CONYERS, Ga. -- As international headlines of America's southwest border crisis intensifies, the pastor of a metro Atlanta baptist church took issues this past Sunday with the White House's defense of enforcing the nation's current immigration laws.
"My heart has been very heavy this week when i see earthly rulers misusing scripture to support governmental policy," said Cy Lynch, senior pastor of Trinity Baptist Church in Conyers. "I'm leaving aside whether the underlying policy itself is good or bad; that's for another day.
"But I cannot be a minister for the gospel of Jesus Christ and not call out the Attorney General of the United States and the press secretary of the president for misusing scripture and saying that scripture support their political choices because scripture doesn't."
Last week, Attorney General Jeff Sessions defended the Trump administration’s policy of separating immigrant children from their families at the border this week by citing a passage from the Apostle Paul’s epistle to the Romans:
“I would cite you to the Apostle Paul and his clear and wise command in Romans 13, to obey the laws of the government because God has ordained them for the purpose of order,” Sessions said. “Orderly and lawful processes are good in themselves and protect the weak and lawful.”
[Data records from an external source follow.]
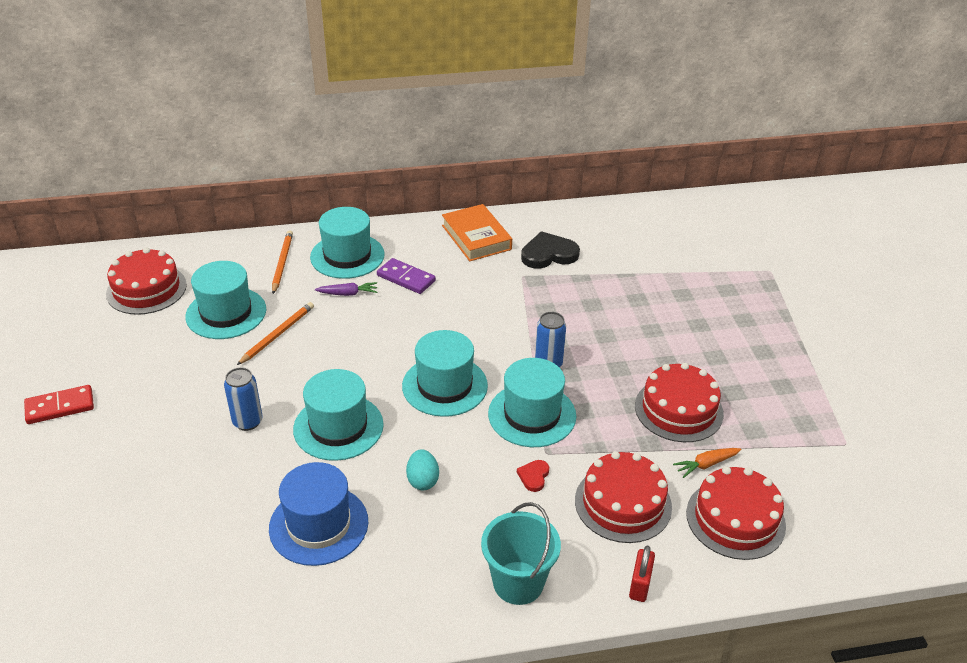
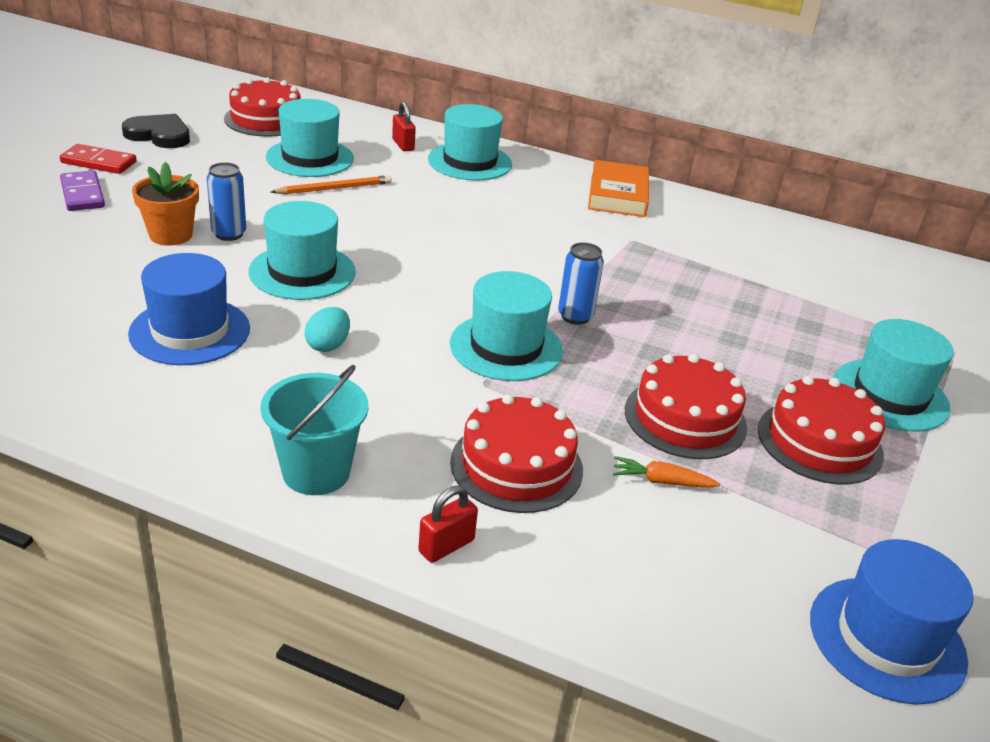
camera: 30 degrees right, 5 degrees down
orange pencil [272,230,293,294] -> red padlock [392,101,416,151]
purple carrot [315,282,377,296] -> none
purple domino [377,258,436,294] -> purple domino moved to [60,170,105,211]
turquoise hat [402,330,488,417] -> turquoise hat moved to [833,319,954,431]
red heart [517,460,549,492] -> none
black heart [521,231,580,269] -> black heart moved to [122,114,190,148]
red cake [686,466,786,560] -> red cake moved to [758,376,885,484]
none -> orange flower pot [132,162,199,246]
none -> blue hat [810,539,974,705]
Later, White House Press Secretary Sarah Huckabee Sanders summed up the same idea: “It is very biblical to enforce the law.”
House Speaker Paul Ryan says the House will vote Thursday on GOP immigration bills, and President Trump said Wednesday he will sign an executive order keeping families together.
Lynch, a Florida native, practiced law for 30 years before becoming a pastor. He’s also served as a financial advisor and written about stock investing for online and print publications.
"While I believe people of faith can reasonably disagree over government policy, I believe scripture repeatedly takes the side of the oppressed and the immigrant," Lynch told 11Alive. "We are to take those who are outside our group and welcome them and love them."
Lynch received a bachelor's in economics from the University of South Florida, a Juris Doctor from the University of Michigan and, most recently a Master of Divinity degree from the McAfee School of Theology in Atlanta.